PAGE TEXT »
§
Tribunal: Senior Member R Cameron
In order to receive funding from the National Disability Insurance Agency (NDIA), an applicant must demonstrate how they meet the “access criteria”. These criteria are designed to impose a number of thresholds on access to the National Disability Insurance Scheme (NDIS). This includes whether the applicant has a disability, whether the impairment is permanent, whether their social and economic participation is affected by the impairment and whether the person is likely to require support under the NDIS for their lifetime.
The NDIA found the applicant did not meet the “access criteria” and was therefore ineligible to participate in the NDIS. The AAT was asked to review this decision.
The applicant was a policeman who described an emotional downfall following his work at a rail crash scene. He also became a widower when his children were young. He was solely dependent on the Disability Support Pension for daily living. The conditions suffered by the applicant included PTSD, Anxiety Disorder and Major Depressive Disorder.
A number of reports from medical professionals were submitted as evidence to the AAT. They had recommended the applicant consult a psychiatrist. The AAT found that before a conclusion could be reached about the permanency of the applicant’s psychological condition, a psychiatrist would need to be consulted. The psychiatrist would need to have reached a conclusion that there are no known, available and appropriate evidence-based clinical, medical or other treatments that would be likely to remedy the impairment.
When considering the other access criteria, the AAT found the applicant’s psychological condition did not have a substantial impact on his functional capacity. He still maintained a circle of family friends and attended church and the gym. The AAT affirmed the decision not to grant the applicant access to the NDIS.
§
PROBLEM TO WORK ON » Change "policeman" to "police officer" in the case summary passage that begins at "The NDIA found" and stops after "Major Depressive Disorder.", then write out that passage in full. Rely only on the case summary itself, with no outside knowledge.

DATA SUPPLIED »
§
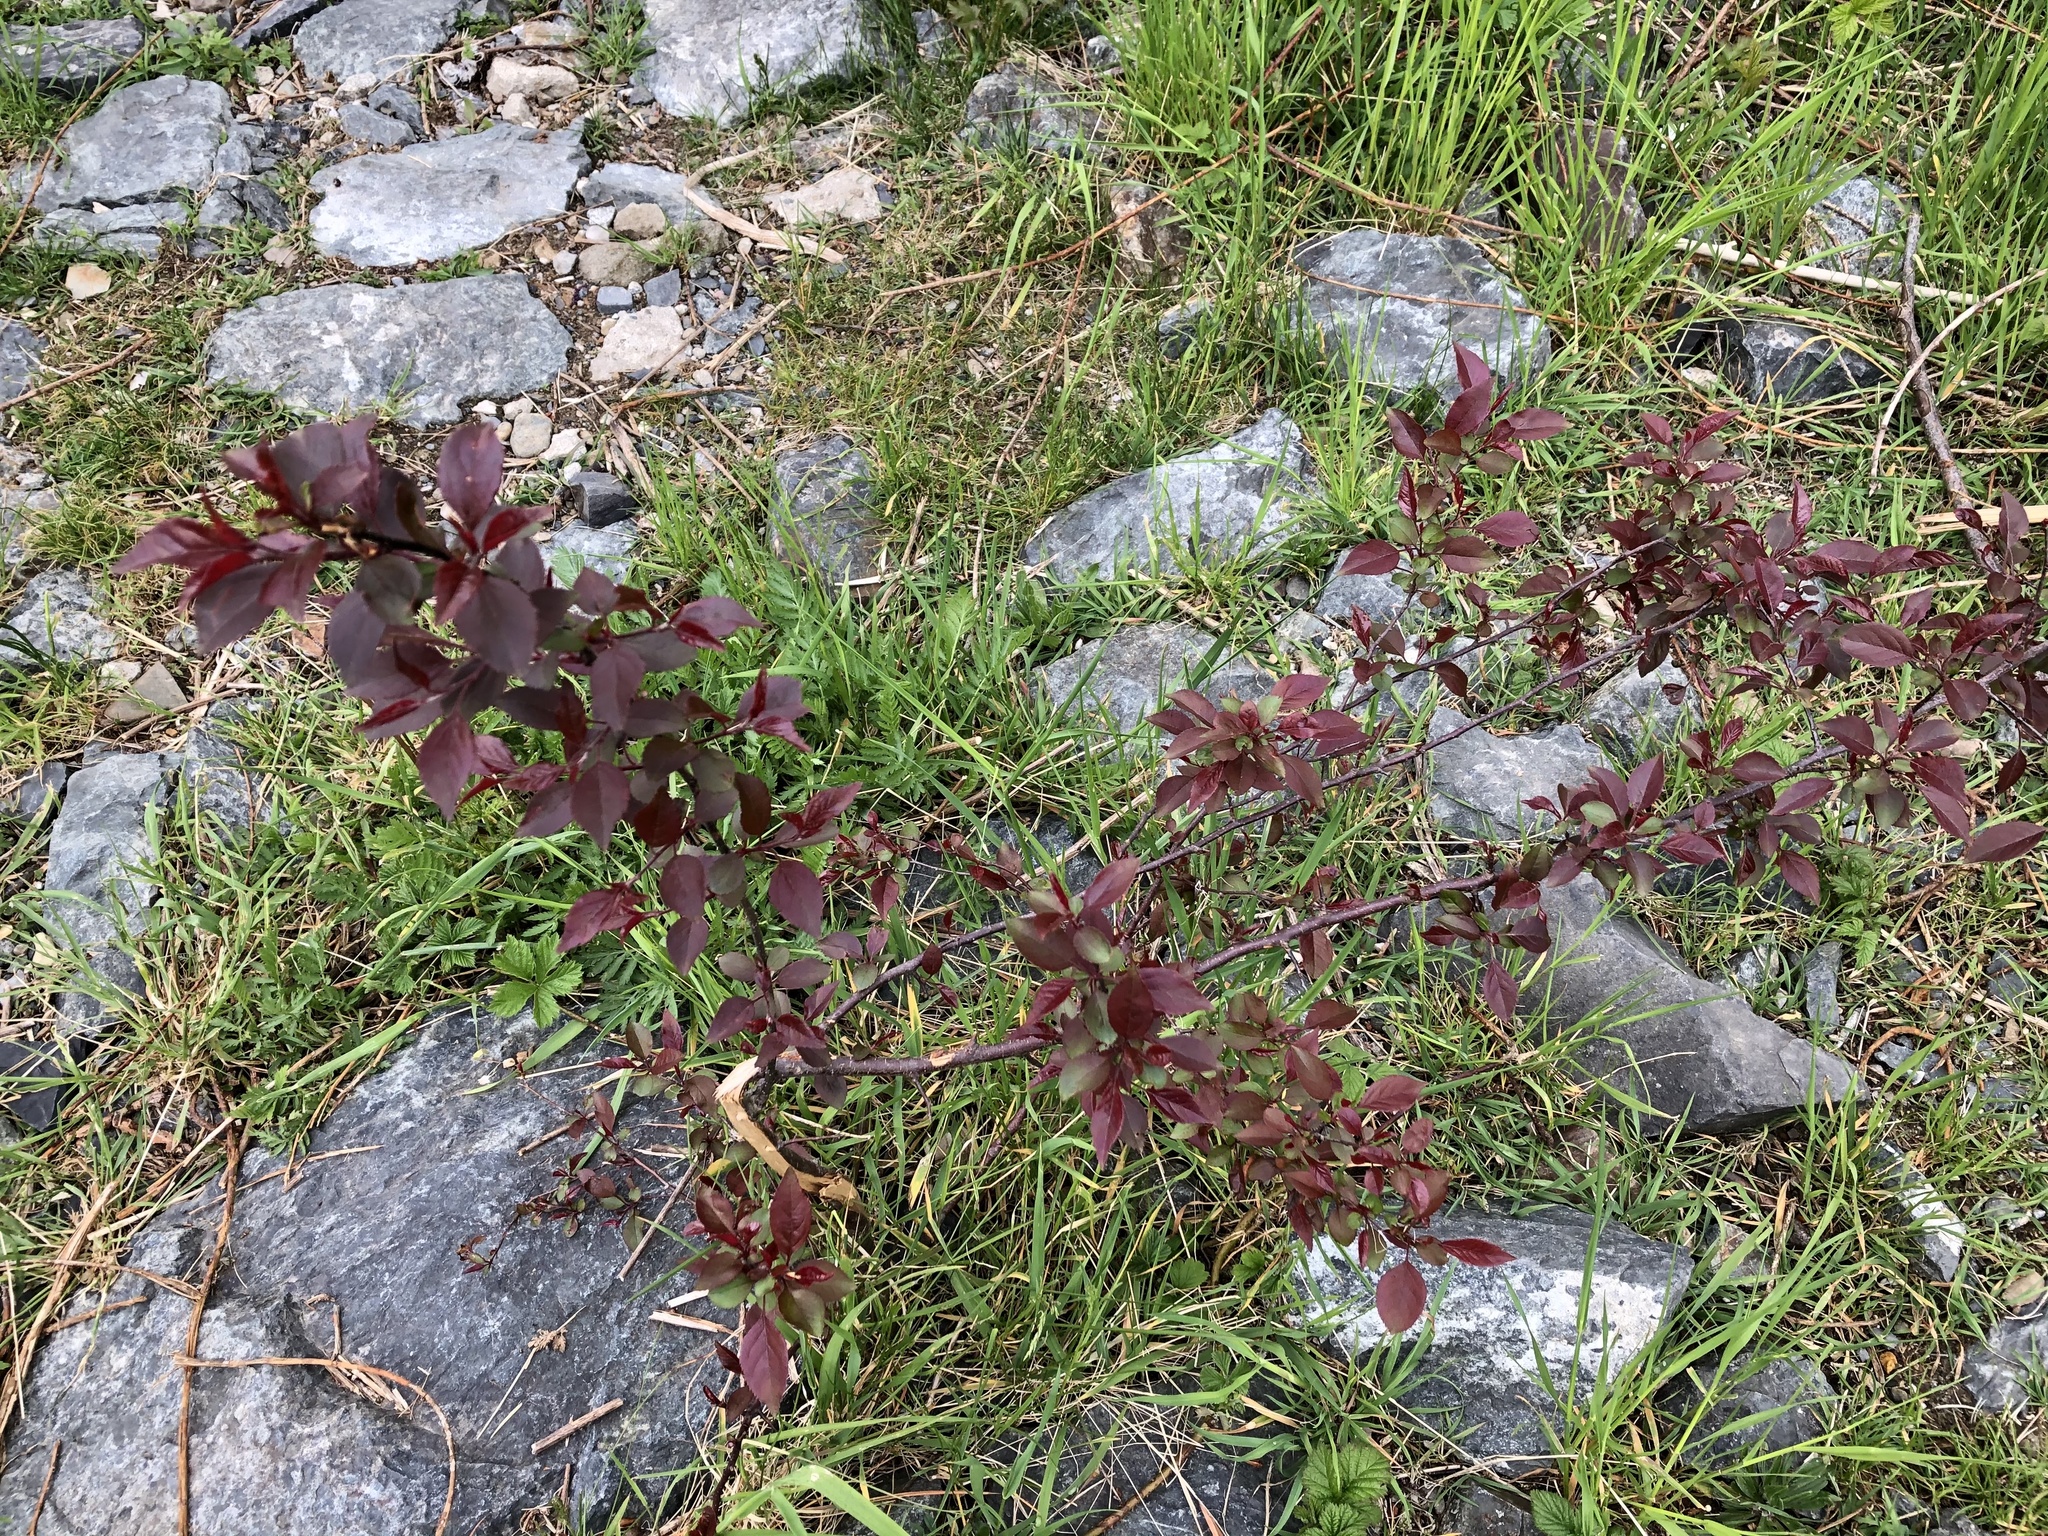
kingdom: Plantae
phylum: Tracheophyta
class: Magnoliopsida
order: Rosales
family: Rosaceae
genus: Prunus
§
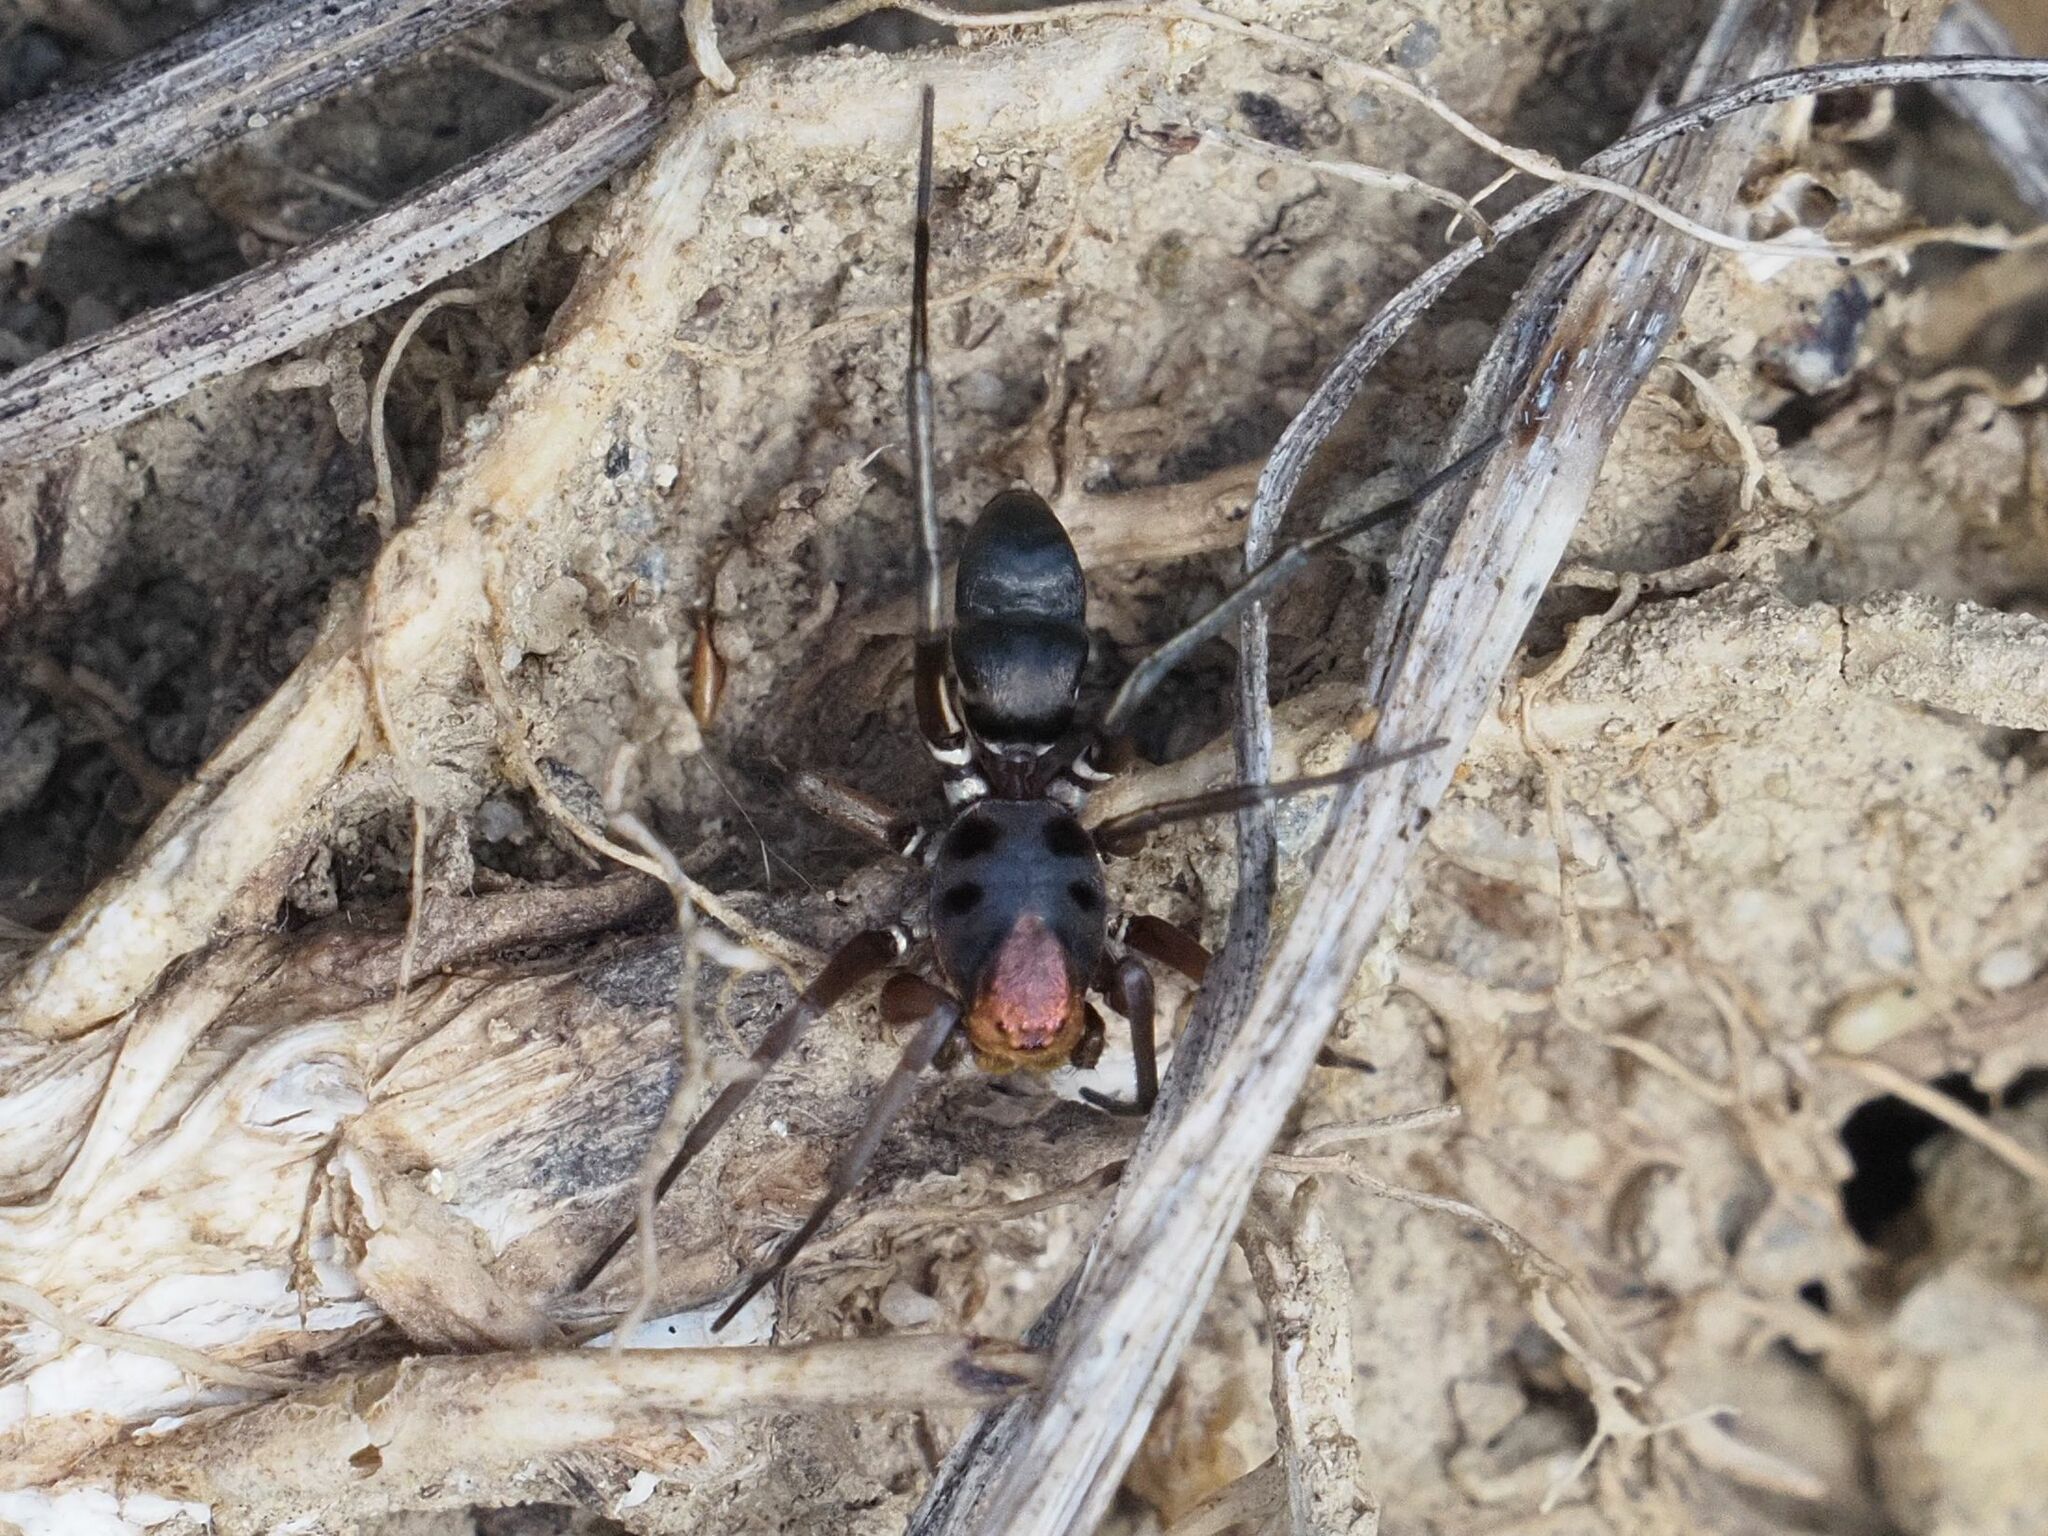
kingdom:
§
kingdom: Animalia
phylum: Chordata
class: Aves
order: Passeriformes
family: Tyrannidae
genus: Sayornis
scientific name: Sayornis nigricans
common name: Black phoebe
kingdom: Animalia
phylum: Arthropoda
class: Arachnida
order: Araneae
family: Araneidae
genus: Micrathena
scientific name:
§
RESULT »
The NDIA found the applicant did not meet the “access criteria” and was therefore ineligible to participate in the NDIS. The AAT was asked to review this decision.
The applicant was a police officer who described an emotional downfall following his work at a rail crash scene. He also became a widower when his children were young. He was solely dependent on the Disability Support Pension for daily living. The conditions suffered by the applicant included PTSD, Anxiety Disorder and Major Depressive Disorder.